Family violence on rise in NZ in aftermath of Cyclone Gabrielle

Reports of looting in New Zealand regions affected by Cyclone Gabrielle are overblown, police say, but family violence is spiking.

At least 11 people have died as a result of the country’s biggest storm in decades, with widespread damage to infrastructure, property and business.

In the absence of reliable power and communications, many feared an increase in gang activity or opportunistic crimes.

However, Police Commissioner Andy Coster said data showed reports of dishonesty offences had decreased.

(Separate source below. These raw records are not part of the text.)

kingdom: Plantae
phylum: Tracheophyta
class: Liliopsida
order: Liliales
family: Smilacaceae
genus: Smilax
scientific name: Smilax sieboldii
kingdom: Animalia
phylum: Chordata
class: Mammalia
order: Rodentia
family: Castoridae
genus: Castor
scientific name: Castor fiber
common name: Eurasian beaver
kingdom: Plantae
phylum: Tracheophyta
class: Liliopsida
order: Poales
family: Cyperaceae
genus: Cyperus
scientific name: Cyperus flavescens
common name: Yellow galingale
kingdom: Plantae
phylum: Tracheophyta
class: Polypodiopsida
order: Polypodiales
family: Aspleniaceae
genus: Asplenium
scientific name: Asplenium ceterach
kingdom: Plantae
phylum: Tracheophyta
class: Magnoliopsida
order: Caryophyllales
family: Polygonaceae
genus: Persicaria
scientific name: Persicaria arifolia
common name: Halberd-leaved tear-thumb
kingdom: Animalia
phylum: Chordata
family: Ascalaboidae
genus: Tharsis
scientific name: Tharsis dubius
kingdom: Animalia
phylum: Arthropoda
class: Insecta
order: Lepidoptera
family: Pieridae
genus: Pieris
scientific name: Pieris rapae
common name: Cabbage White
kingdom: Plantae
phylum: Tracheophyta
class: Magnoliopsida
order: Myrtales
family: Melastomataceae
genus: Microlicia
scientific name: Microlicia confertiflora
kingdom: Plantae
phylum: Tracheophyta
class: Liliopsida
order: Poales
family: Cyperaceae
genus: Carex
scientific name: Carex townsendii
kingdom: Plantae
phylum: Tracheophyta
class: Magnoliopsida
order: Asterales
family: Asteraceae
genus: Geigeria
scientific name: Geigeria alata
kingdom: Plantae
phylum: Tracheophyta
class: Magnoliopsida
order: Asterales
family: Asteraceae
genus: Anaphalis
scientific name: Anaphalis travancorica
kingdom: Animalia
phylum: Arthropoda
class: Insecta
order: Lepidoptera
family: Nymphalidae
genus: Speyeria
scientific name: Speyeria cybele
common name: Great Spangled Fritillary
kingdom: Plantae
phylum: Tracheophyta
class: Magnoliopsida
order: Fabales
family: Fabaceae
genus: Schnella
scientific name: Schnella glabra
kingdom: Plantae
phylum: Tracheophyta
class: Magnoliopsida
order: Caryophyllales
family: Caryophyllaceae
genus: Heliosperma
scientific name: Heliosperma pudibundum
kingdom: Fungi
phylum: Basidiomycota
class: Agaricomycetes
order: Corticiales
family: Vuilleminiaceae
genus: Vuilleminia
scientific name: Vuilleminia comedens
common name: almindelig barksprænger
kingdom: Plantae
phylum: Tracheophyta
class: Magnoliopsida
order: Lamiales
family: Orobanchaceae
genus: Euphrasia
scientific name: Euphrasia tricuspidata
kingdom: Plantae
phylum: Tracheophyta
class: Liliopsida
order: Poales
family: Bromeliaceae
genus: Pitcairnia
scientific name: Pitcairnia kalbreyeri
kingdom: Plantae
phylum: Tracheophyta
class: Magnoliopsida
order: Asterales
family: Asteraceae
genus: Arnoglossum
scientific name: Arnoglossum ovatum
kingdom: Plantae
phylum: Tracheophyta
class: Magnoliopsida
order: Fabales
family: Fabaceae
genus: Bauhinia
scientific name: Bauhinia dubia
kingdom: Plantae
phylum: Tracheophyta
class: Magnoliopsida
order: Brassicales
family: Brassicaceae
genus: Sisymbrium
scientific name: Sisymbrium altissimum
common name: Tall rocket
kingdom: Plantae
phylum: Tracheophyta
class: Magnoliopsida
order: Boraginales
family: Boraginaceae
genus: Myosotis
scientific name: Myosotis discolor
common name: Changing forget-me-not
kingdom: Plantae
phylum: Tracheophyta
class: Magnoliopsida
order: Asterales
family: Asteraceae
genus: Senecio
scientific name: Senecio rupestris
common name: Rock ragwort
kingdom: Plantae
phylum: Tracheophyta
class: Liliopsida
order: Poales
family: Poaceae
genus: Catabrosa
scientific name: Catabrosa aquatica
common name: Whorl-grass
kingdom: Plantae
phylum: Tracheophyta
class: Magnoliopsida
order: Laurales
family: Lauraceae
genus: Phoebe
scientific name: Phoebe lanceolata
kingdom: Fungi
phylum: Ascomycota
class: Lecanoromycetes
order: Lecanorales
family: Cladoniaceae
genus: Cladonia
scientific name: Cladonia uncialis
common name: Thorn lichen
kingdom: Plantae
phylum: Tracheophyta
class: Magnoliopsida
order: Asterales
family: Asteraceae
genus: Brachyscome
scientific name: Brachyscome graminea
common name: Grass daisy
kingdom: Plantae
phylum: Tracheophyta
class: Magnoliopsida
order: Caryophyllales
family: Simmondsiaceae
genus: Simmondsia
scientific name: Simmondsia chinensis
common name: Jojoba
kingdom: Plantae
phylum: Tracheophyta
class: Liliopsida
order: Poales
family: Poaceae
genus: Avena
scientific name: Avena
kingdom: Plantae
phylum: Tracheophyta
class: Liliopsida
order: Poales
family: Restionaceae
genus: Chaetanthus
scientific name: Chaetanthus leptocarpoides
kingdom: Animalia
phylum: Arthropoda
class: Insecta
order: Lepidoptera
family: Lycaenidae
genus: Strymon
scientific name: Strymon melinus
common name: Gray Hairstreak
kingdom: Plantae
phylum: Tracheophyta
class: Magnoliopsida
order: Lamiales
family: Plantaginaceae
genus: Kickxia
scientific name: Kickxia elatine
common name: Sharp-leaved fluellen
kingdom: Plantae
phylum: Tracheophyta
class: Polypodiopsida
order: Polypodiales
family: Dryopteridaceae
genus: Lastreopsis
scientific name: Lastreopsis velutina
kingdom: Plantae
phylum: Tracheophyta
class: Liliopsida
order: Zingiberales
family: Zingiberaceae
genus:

Police made 60 arrests in the past six days in the eastern district, which comprises the Hawke’s Bay and Gisborne-Tairawhiti regions.

“Dishonesty offending, at least on the numbers available to us, is less than its normal level,” Mr Coster told Radio NZ.

“We must acknowledge this kind of behaviour. Preying on communities that are utterly devastated is completely unacceptable.

“What we’re actually seeing is an increase in family harm reporting.”

Mr Coster said the rise in family violence, which he estimated as a 60 per cent leap, was not surprising given the challenges facing families in the region.

“We can understand the pressure that is on the communities that are affected here,” he said.

“No doubt that’s playing out in a range of ways in terms of tension between people at supermarkets, petrol stations but also in homes.

“People are under pressure.”

NZ news outlet Newsroom said staff employed to enforce temporary road closures had been abused by frustrated locals seeking to travel on unsafe roads.

In one instance, a sawn-off shotgun was pointed at workers.

“It’s been full-on … we’re the guys who have to try to wheedle out who’s telling the truth, who’s lying,” East Coast Traffic boss Ryan Lawson said.

“It was a very, very scary moment and that crew just had to up and leave.”

Napier MP Stuart Nash delivered a direct message to any gang members looking to cause distress.

“Get your bloody patches off, go and get a whole lot of wheelbarrows and shovels and start helping people instead of adding to already super-high levels of stress,” he told news outlet Newshub.

Police have sent an additional 120 officers to the eastern district in the past week to maintain a visible presence and assist with the emergency response.

The response to crime has become a hot political topic, with right-leaning parties National, NZ First and ACT all imploring the government to allow the defence force to work alongside police.

Both Mr Coster and Prime Minister Chris Hipkins said the situation didn’t warrant it.

“We’re in control of the situation on the ground,” Mr Coster said.

Mr Hipkins said there were no specific initiatives responding to booming family harm.

“The police will continue to follow up as they do and so will all of the relevant social support agencies,” he said.

Another 100 police have been tasked with “working the phones” to investigate the thousands of reports of uncontactable people.

Mr Hipkins said of 6517 reports of missing people, 4260 had been confirmed safe.

Mr Coster, who expects the death toll to increase further, said police had “a lot of volunteer help” to visit addresses when phone inquiries failed to find missing people.

Authorities continue to make promising progress on getting electricity turned on, mobile phone towers working and improving drinking water.

About 70 per cent of the hardest-hit city, Napier, has power restored.

On Monday, Mr Hipkins announced the national state of emergency had been extended for another week.

He also created a new post-cyclone recovery minister  for finance minister Grant Robertson, and announced $NZ300 million ($272 million) in spending to fix roads and support affected businesses and workers.